Obamacare subsidies push cost of health law above projections

"Premiums that normally would have cost $346 a month on average instead cost consumers just $82, with the federal government picking up the balance of the bill.

While the generous subsidies helped consumers, they also risk inflating the new health law’s price-tag in its first year.

The report suggests that the Federal government is on track to spend at least $11 billion on subsidies for consumers who bought health plans on marketplaces run by the Federal government, even accounting for the fact that many consumers signed up for coverage in late March, and will only receive subsidies for part of the year."


My question is why didn't the government just put those folks who couldn't afford to pay health-care premiums in Medicaid?

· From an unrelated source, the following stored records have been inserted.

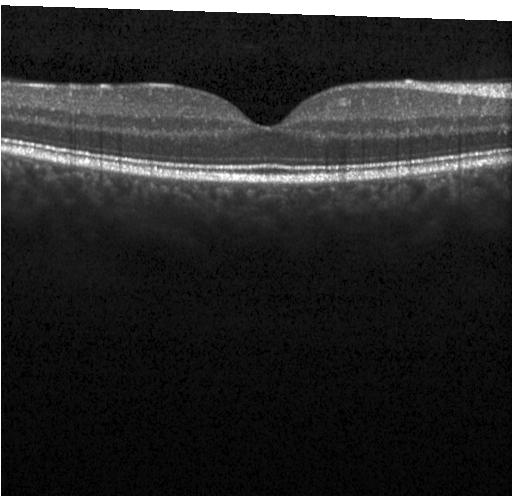

Retinal OCT cross-section; instrument: Heidelberg Spectralis; through the macula. This B-scan demonstrates neither choroidal neovascularization, diabetic macular edema, nor drusen.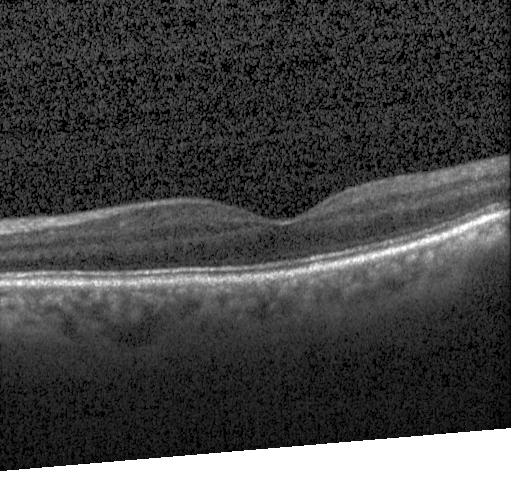
Acquired on a Heidelberg Spectralis. SD-OCT. Through the macula. Retinal OCT B-scan
This B-scan demonstrates neither CNV, DME, nor drusen.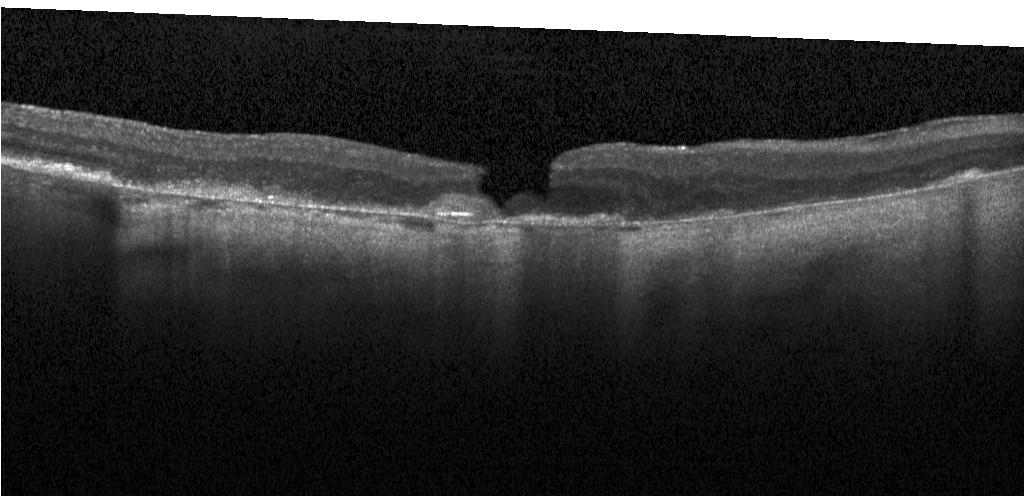
Spectral-domain optical coherence tomography. Heidelberg Spectralis. Optical coherence tomography scan. Macular scan
Diagnosis: CNV.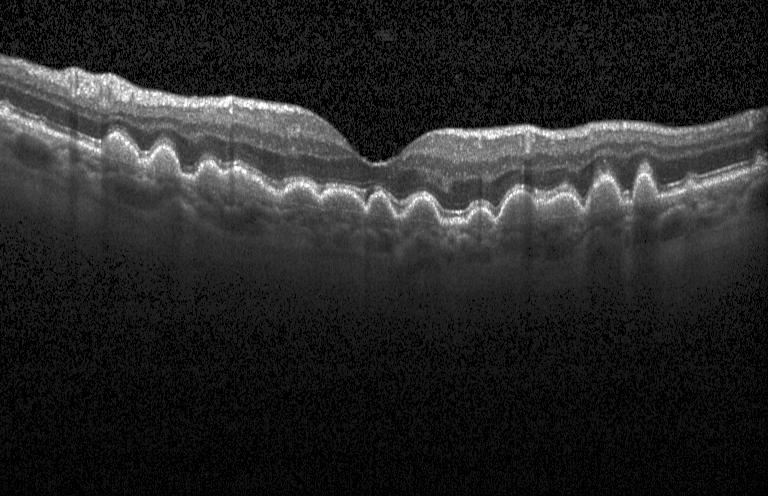 Retinal OCT B-scan. Acquired on a Heidelberg Spectralis. Centered on the fovea. Spectral-domain OCT.
Diagnosis: sub-RPE drusenoid deposits.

That program is already in existence and would have been less expensive for the taxpayers to pay helping these folks get health-care.

Allan Loudell
Wed, Jun 18, 2014 2:20pm
To return to Mike's question about building a massive, costly embassy fortress in Baghdad, two things: Ensuring a security cocoon AND doubtless, many U.S. contractors cashed-in.

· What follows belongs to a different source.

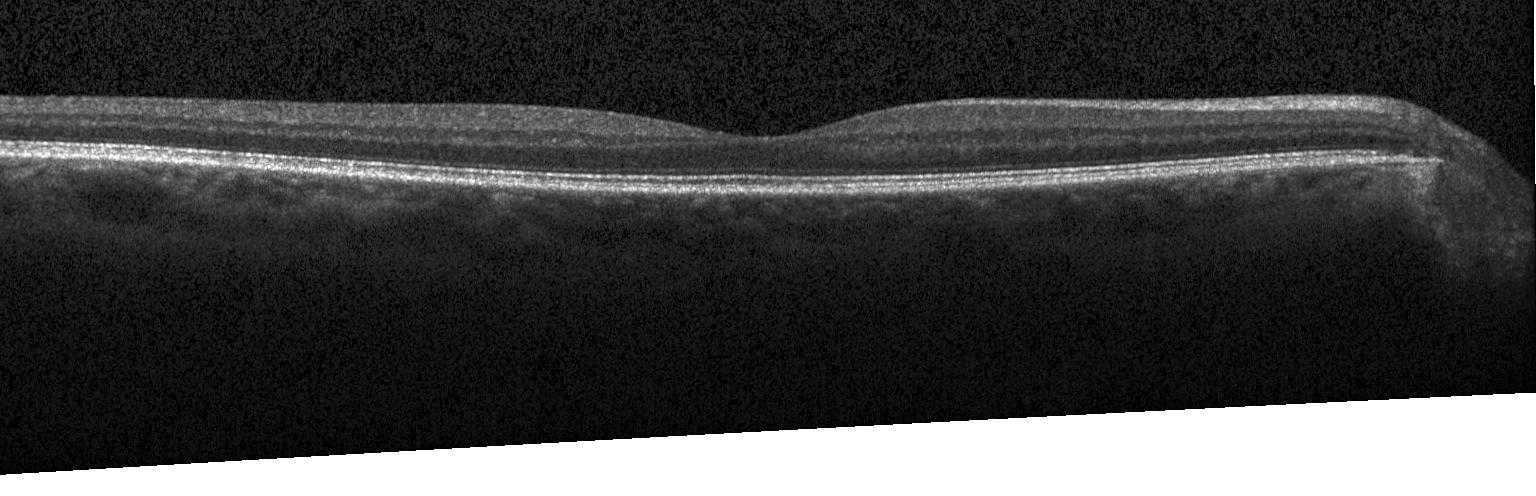

Fovea-centered · retinal OCT B-scan · spectral-domain optical coherence tomography · Heidelberg Spectralis — Macular OCT: no CNV, no DME, and no drusen.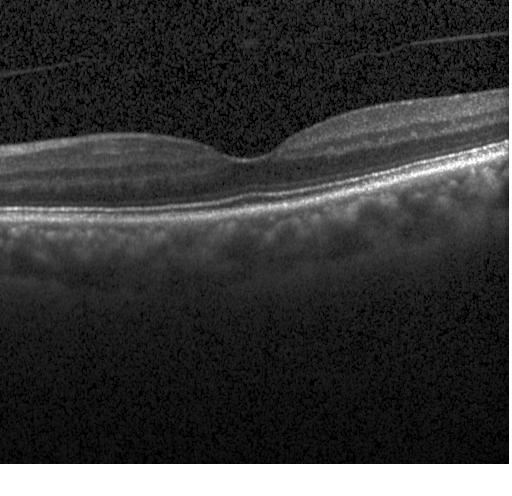

SD-OCT, optical coherence tomography scan, macular scan, Heidelberg Spectralis OCT system. This B-scan demonstrates no choroidal neovascularization, diabetic macular edema, or drusen.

On HRC, she just seems to be an exceedingly flawed candidate. She just doesn't seem to have the exceptional political antennae as her husband.

But, I don't buy that she's some far-out lefty masquerading as a moderate left-of-center Dem.

Also Mike, the Obama Administration could not have won passage of the Affordable Care Act a.k.a. Obamacare without winning support from one prominent sector, and that was the insurance industry.

Mike from Delaware
Wed, Jun 18, 2014 3:08pm
Allan: I can understand those reasons for an embassy, but the cost does seem a tad bit excessive, especially for some Third World pile of sand. I just question whether we should have bothered. Seems like that Billion could have been better spent, along with the Trillions wasted fighting that war.

I agree Hillary doesn't have the "Clinton" factor going for her. She's just not as likable, charismatic, etc., etc., as ole Bubba. Hillary is abrasive. I don't see Hillary as an extreme lefty, but she sure isn't a conservative either. She's probably a moderate who leans left. She's probably not as liberal as she was when in college; folks do change as they age. I'm shocked she's not a Republican, as now she and her husband are part of the upper 2% - heh heh.

Good point about AFC. The insurance companies do seem to like Obamacare, which might be a good reason for all of us to not be as satisfied; they're making money on our backs. I guess the insurance companies' biggest fear would be the U.S. deciding to go to Single Payer, so they probably are delighted to be part of the AFC and would defend it.

Wed, Jun 18, 2014 4:53pm
There's a new game in town. For oil, it's Pick Your Terrorist.
For politics it's Pick Your Communist.